■ Problem to solve ■
In the data below, change "Email" to "E-mail" everywhere it appears and leave every other line unchanged. Leave the pictures out of your answer.

■ Stored data entries ■
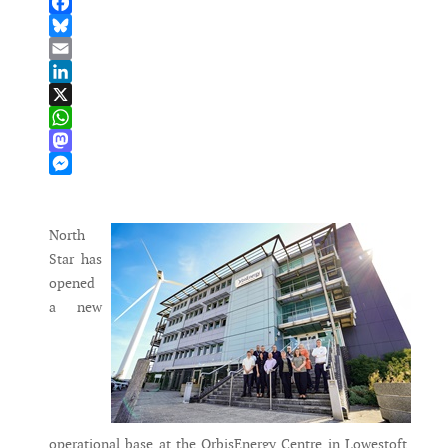
Facebook
Bluesky
Email
LinkedIn
X
WhatsApp
Mastodon
Messenger
North
Star has
opened
a new
operational base at the OrbisEnergy Centre in Lowestoft,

■ Result for this task ■
Facebook
Bluesky
E-mail
LinkedIn
X
WhatsApp
Mastodon
Messenger
North
Star has
opened
a new
operational base at the OrbisEnergy Centre in Lowestoft,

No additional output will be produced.